[vcf-midatlantic] Help with installing 1980s DOS program

Evan Koblentz evan at vcfed.org
Fri May 17 11:17:04 EDT 2019

>> there's no intrinsic (look it up)

Why would you think we don't know that word?

On Fri, May 17, 2019, 11:09 AM Herb Johnson via vcf-midatlantic <
vcf-midatlantic at lists.vcfed.org> wrote:

> > Devin Heitmueller: I would assume there's a good chance that the user
> isn't so much
> > interested in using an ancient word processor for nostalgia, but
> > rather to gain access to some old documents.
> >
> > Evan Koblentz: Nope. He refuses to upgrade! He had it running for eons
> on XP, then that
> > went haywire, so he was desperate for someone to get it back running for
> > him.
> Evan is correct. That is, this user wants what he wants for the reasons
> Evan stated; and not as Devin speculated. This caught my attention,
> because I resell old Macintosh computer parts and systems. "Old" as in
> 68K and PowerPC based, 1980's and 1990's.
> While many of my customers are just playing with old Macs for nostalgia,
> or for non-use interest; a good number of them are "desperately" trying
> to keep their original, now-vintage systems running with now-vintage
> software.

----------

- **Task A**:
Answer these questions from the mailing-list post:
(i) On what date was the message sent?
(ii) According to Devin Heitmueller's guess, why might the user want the old word processor?
(iii) What processors define the "Old" Macintosh computers mentioned?
- **Task B**: Write out, word for word, the part of the mailing-list post that opens with the words containing "Why would you" and closes with "some old documents.".
The data after this point is separate material, unconnected to the mailing-list post.

- **Source data**:
----------

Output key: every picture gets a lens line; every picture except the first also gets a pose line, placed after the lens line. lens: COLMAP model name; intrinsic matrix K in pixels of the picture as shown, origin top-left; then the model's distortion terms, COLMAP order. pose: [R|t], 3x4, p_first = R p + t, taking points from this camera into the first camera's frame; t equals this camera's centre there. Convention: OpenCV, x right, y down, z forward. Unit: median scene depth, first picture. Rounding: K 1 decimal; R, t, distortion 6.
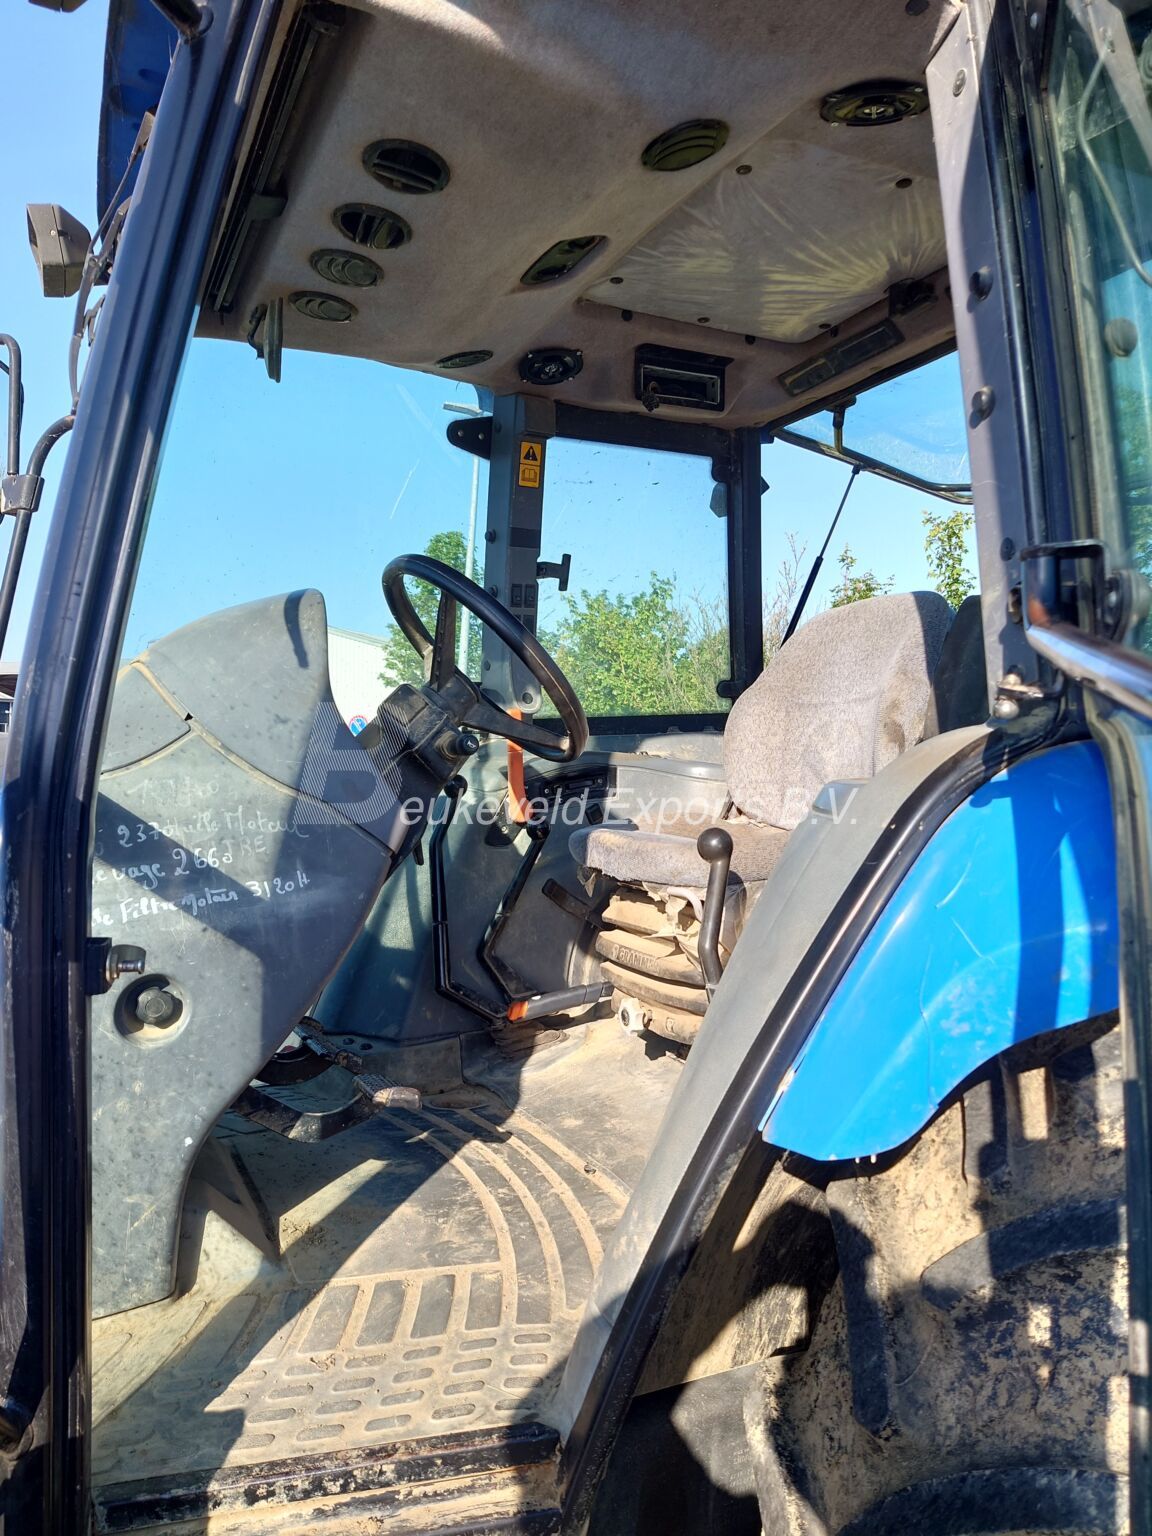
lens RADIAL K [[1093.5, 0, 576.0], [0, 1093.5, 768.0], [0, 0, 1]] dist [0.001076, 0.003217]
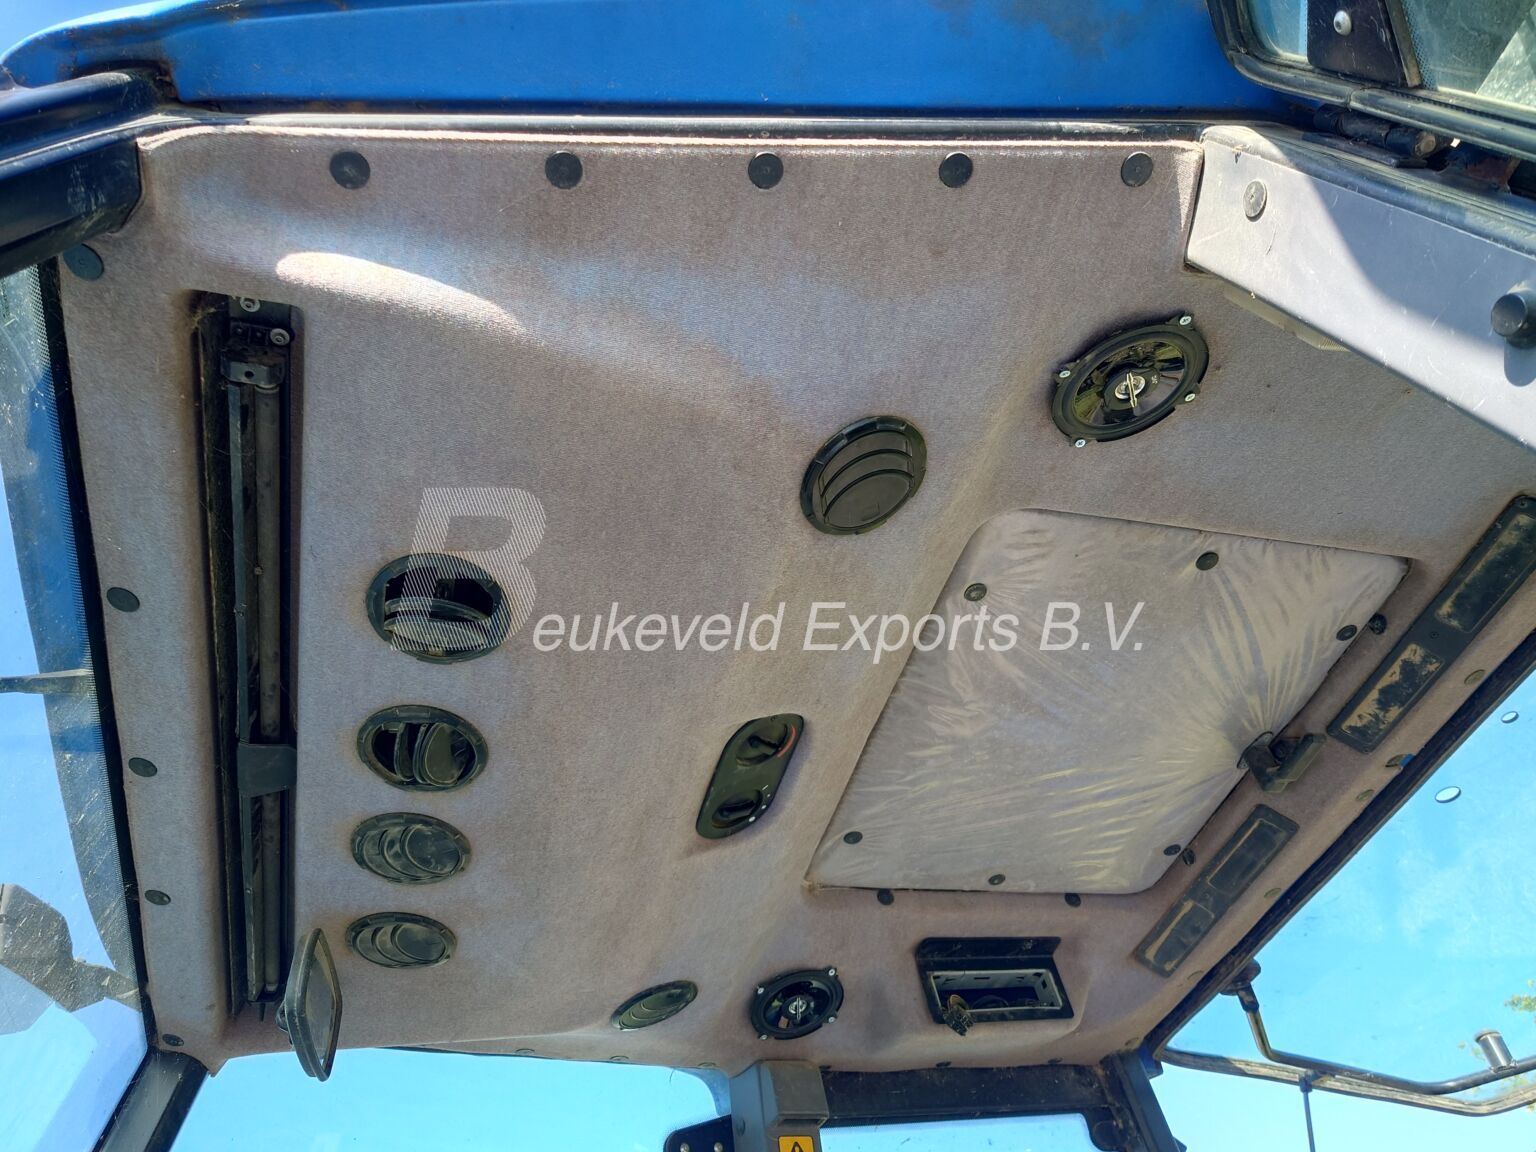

----------

- **Exercise result A**:
(i) Friday, May 17, 2019
(ii) To gain access to some old documents
(iii) 68K and PowerPC

- **Exercise result B**:
Why would you think we don't know that word?

On Fri, May 17, 2019, 11:09 AM Herb Johnson via vcf-midatlantic <
vcf-midatlantic at lists.vcfed.org> wrote:

> > Devin Heitmueller: I would assume there's a good chance that the user
> isn't so much
> > interested in using an ancient word processor for nostalgia, but
> > rather to gain access to some old documents.